Nun gäbe es aber gute Kompromisse aus beiden Welten, die den (seeeehr langfristigen) Übergang zur Voll-Elektrifizierung auffangen können: das Hybrid-System ist nebst Wasserstoff (noch nicht alltagstauglich) derzeit die vermeintlich eierlegende Wollmilchsau. Manche Hersteller sind damit weit fortgeschritten, betreiben aber Augenauswischerei, weil fast kein aktueller Hybrid das bietet, was die Masse der Kunden verlangt: nämlich null Änderung in ihrem mobilen Alltagsverhalten. Das muss man akzeptieren.

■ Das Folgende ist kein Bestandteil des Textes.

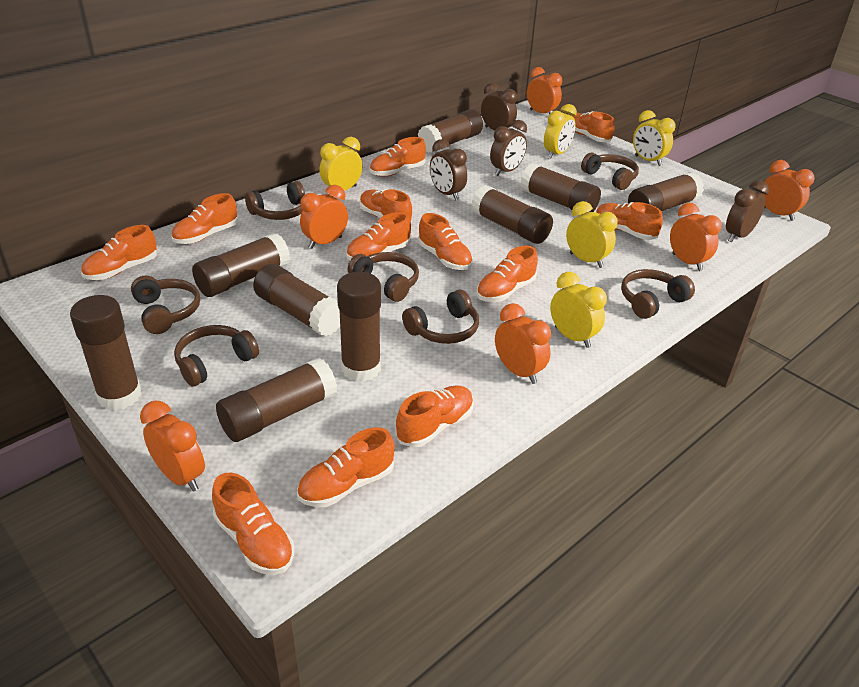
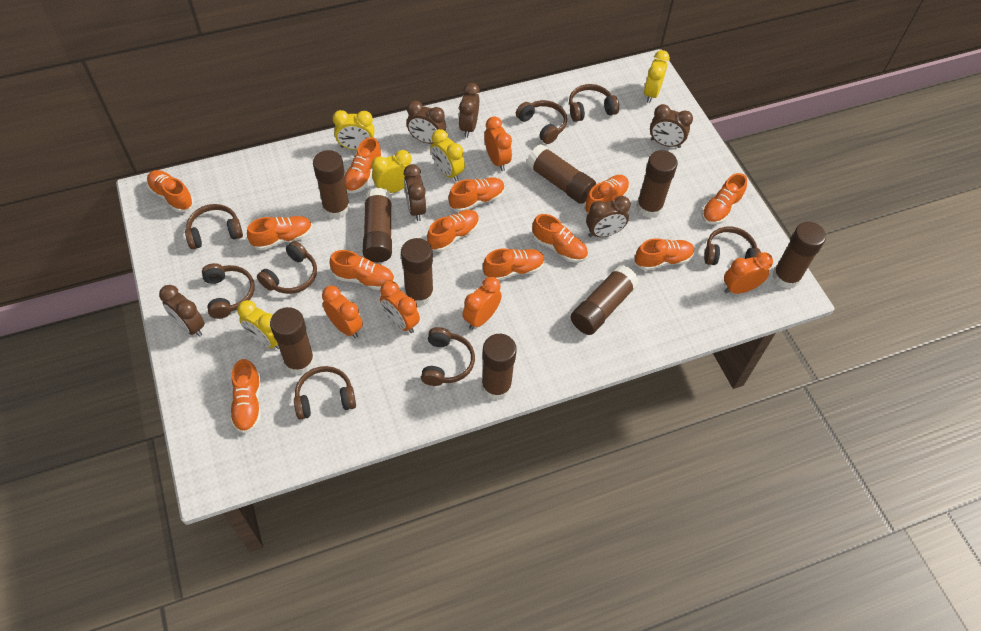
brown clock: 4 -> 6
brown headphones: 7 -> 8
orange clock: 6 -> 5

So passiert es, dass ein Hybrid-Toyota Prius heute zwar relativ sparsam unterwegs ist, man wegen seiner Riesenbatterie im Kofferraum und der mühsamen Lärmbelästigung durch seinen Verbrennungsmotor in Sachen Platz und Komfort aber schlicht eingeschränkt ist. Also nein. BMW baut (neben bitteren Elektroversuchen) im Moment gute Hybride, die aber im Umfeld ziemlich teuer sind und oft daran scheitern, dass BMW-Kunden in der Regel das sind, was ich – siehe Eingangssatz oben – einmal war. Also auch nein. Als Extrembeispiel könnte man noch Porsche anführen, die sogar den vernunftbegabt unerklärlichen SUV-Erfolg Cayenne hybridisieren und mit wahnwitzig niedrigen Prospekt-Normverbräuchen locken, bloß weil die paar rein elektrisch gefahrenen Kilometer in den Normzyklus der ersten 100 Kilometer eingerechnet werden dürfen. Hier gebietet sich ein Nein schon aus gesundem Menschenverstand.

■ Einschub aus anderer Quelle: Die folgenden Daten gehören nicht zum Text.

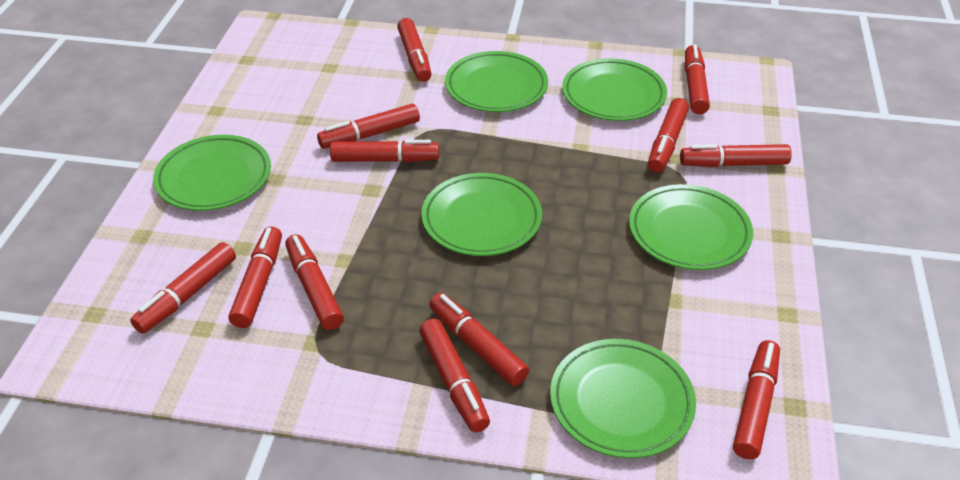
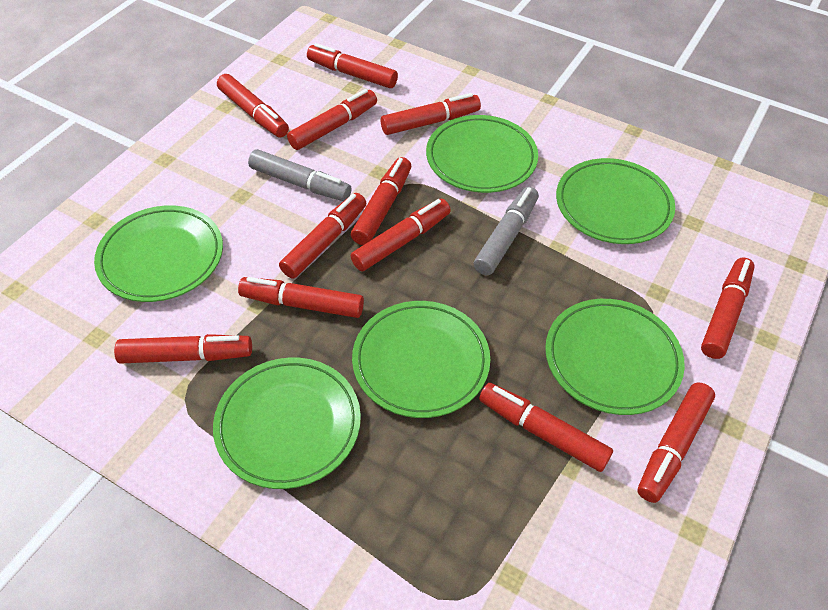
grey marker: 0 -> 2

Was es also tatsächlich bräuchte, wäre ein komfortables Auto mit ökologisch nachhaltigem Antrieb, das man um kleines Geld kaufen kann, das den größten Teil des Tages elektrisch fährt, auf keine Ladestationen angewiesen ist, so weit kommt wie man will und im Falle einer längeren Strecke ein echtes Dreiliter-Auto wäre. Quasi der Dacia unter den Hybriden, was die Gesamtkosten betrifft.
Überraschung: Es gibt dieses Auto eigentlich schon, ich bin es gerade gefahren. Es kommt aus Vorarlberg, und Hersteller wie VW müssten im Prinzip nur darauf zugreifen und zwei schwarze Kastln in einen Golf schrauben, um der Welt und sich selbst etwas Gutes zu tun.